====== DATASET

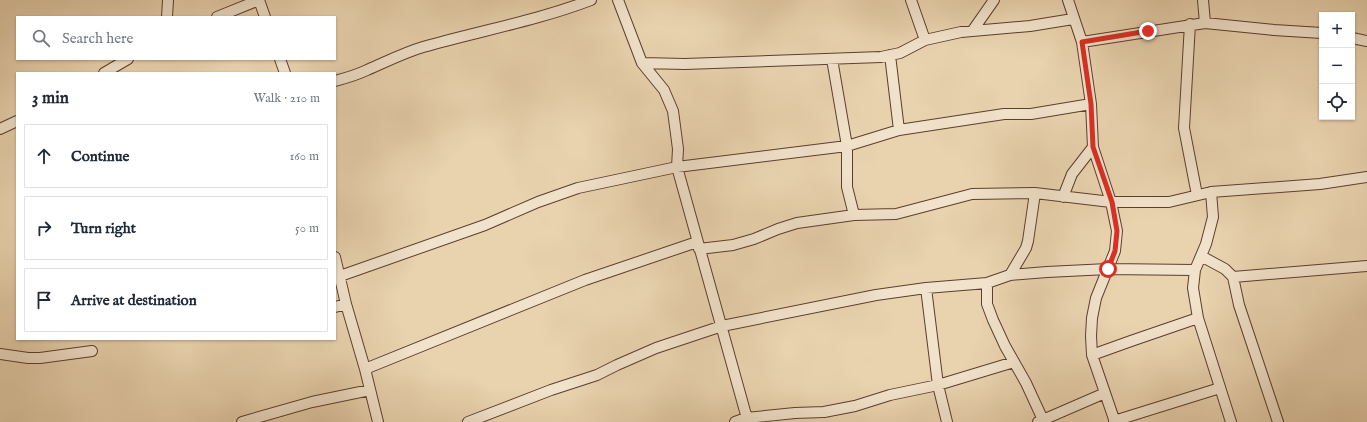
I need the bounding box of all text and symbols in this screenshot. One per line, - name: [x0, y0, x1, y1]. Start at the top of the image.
- map controls: [1319, 12, 1355, 120]
- button: +: [1319, 12, 1355, 48]
- search box: [16, 16, 336, 60]
- route end: [1139, 22, 1157, 40]
- icon: search: [30, 27, 52, 49]
- text: Search here: [62, 29, 133, 48]
- button: −: [1319, 48, 1355, 84]
- button: locate: [1319, 84, 1355, 120]
- text: 3 min: [32, 88, 69, 109]
- text: Walk · 210 m: [254, 90, 320, 107]
- icon: ahead: [33, 145, 55, 167]
- text: Continue: [71, 147, 129, 166]
- text: 160 m: [289, 148, 319, 165]
- icon: right: [33, 217, 55, 239]
- text: Turn right: [71, 219, 136, 238]
- text: 50 m: [295, 220, 319, 237]
- route start: [1099, 260, 1117, 278]
- icon: arrive: [33, 289, 55, 311]
- text: Arrive at destination: [71, 291, 197, 310]

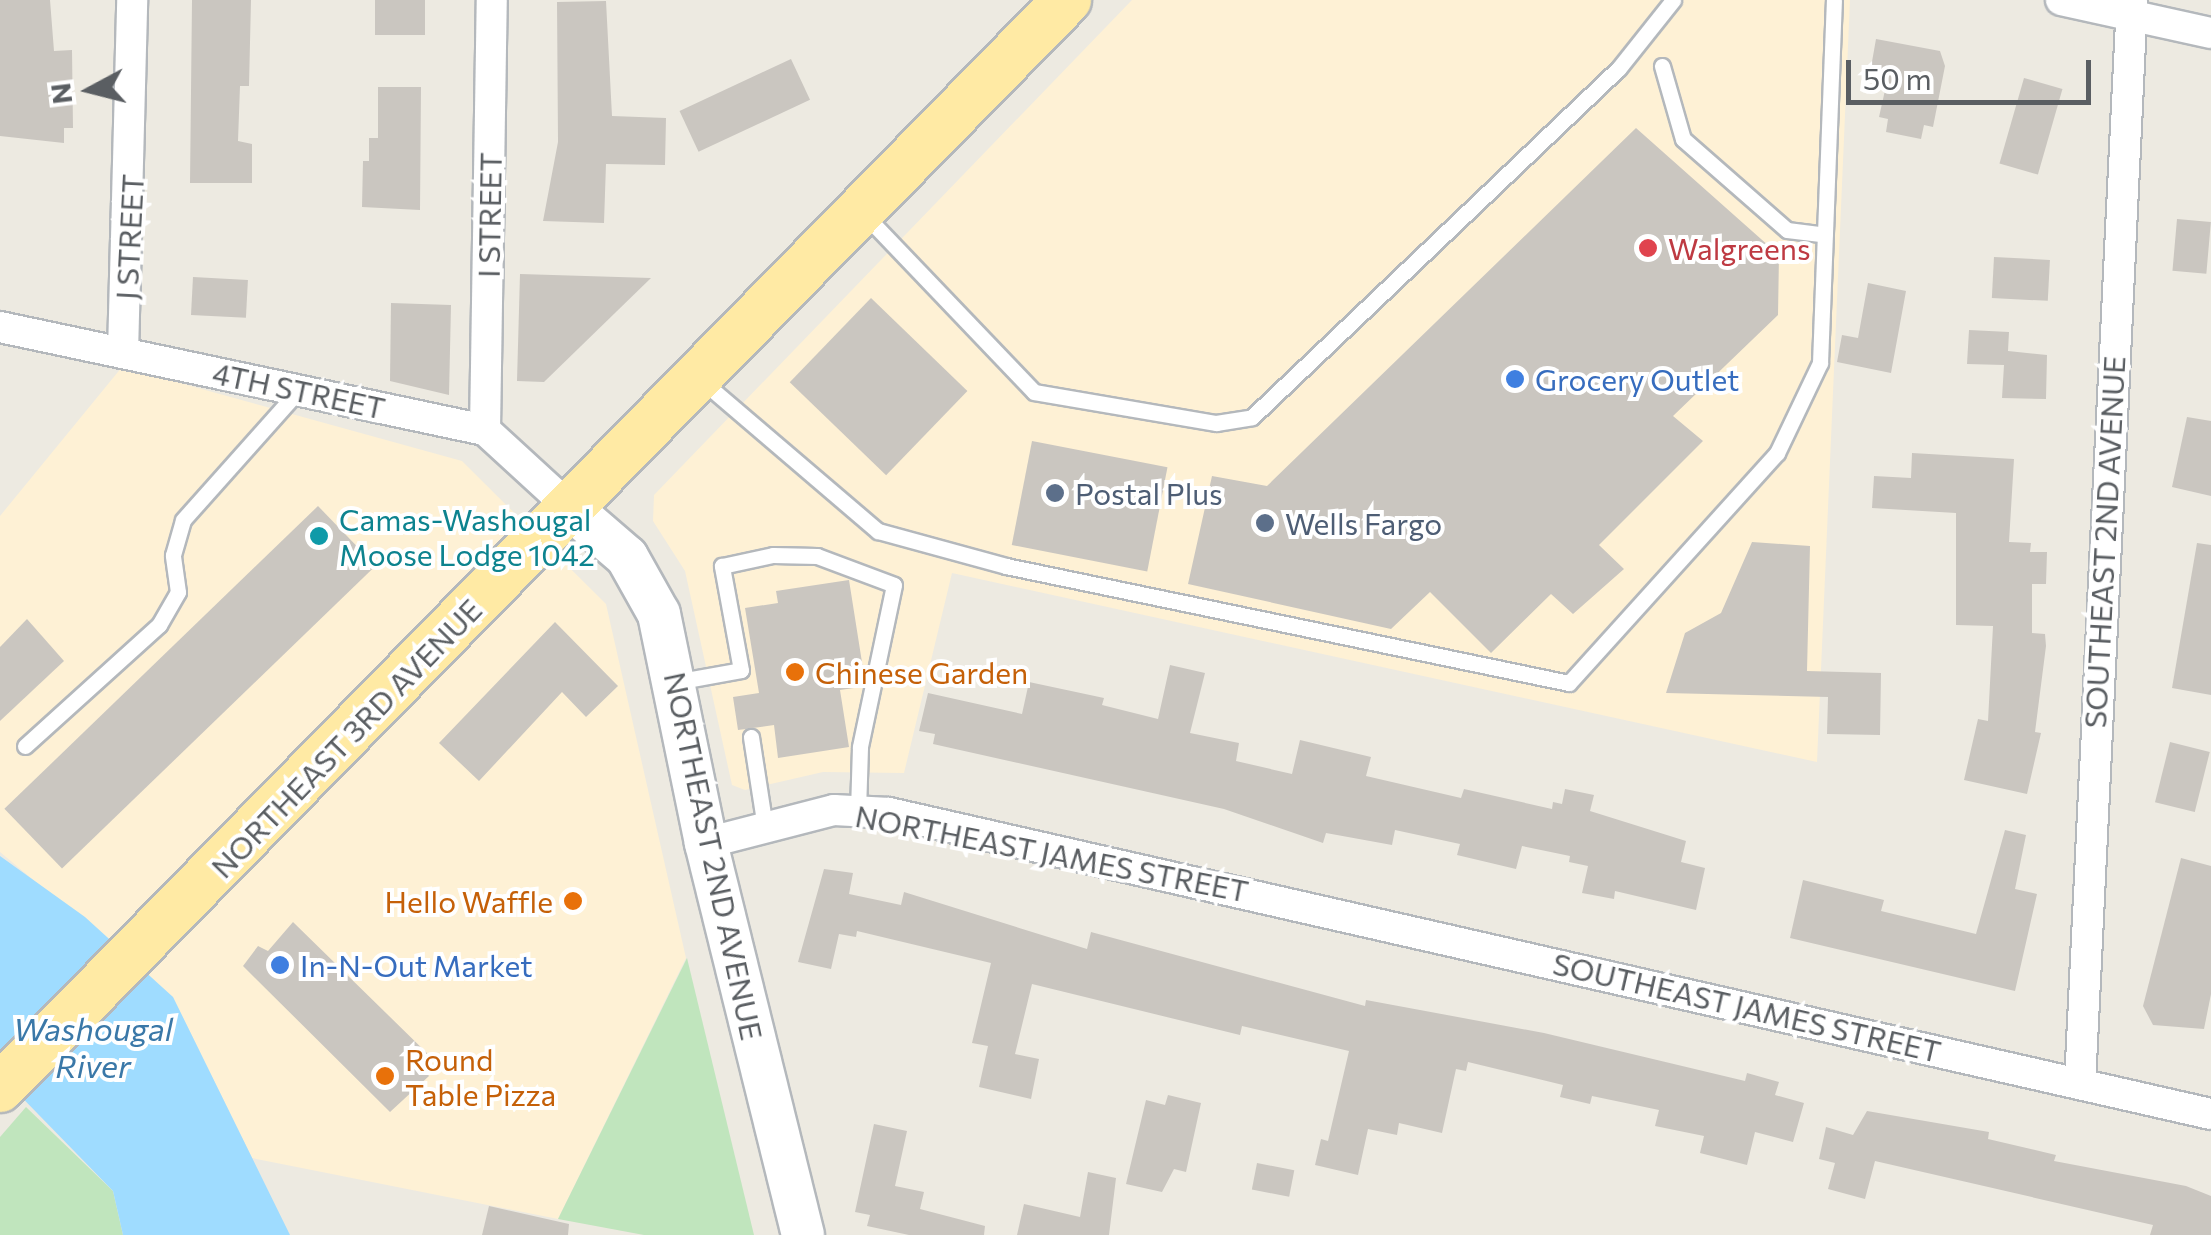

============

BRIEF
Retype every record above exactly as written, but leave out the pictures.

ANSWER TO THIS TASK
I need the bounding box of all text and symbols in this screenshot. One per line, - name: [x0, y0, x1, y1]. Start at the top of the image.
- map controls: [1319, 12, 1355, 120]
- button: +: [1319, 12, 1355, 48]
- search box: [16, 16, 336, 60]
- route end: [1139, 22, 1157, 40]
- icon: search: [30, 27, 52, 49]
- text: Search here: [62, 29, 133, 48]
- button: −: [1319, 48, 1355, 84]
- button: locate: [1319, 84, 1355, 120]
- text: 3 min: [32, 88, 69, 109]
- text: Walk · 210 m: [254, 90, 320, 107]
- icon: ahead: [33, 145, 55, 167]
- text: Continue: [71, 147, 129, 166]
- text: 160 m: [289, 148, 319, 165]
- icon: right: [33, 217, 55, 239]
- text: Turn right: [71, 219, 136, 238]
- text: 50 m: [295, 220, 319, 237]
- route start: [1099, 260, 1117, 278]
- icon: arrive: [33, 289, 55, 311]
- text: Arrive at destination: [71, 291, 197, 310]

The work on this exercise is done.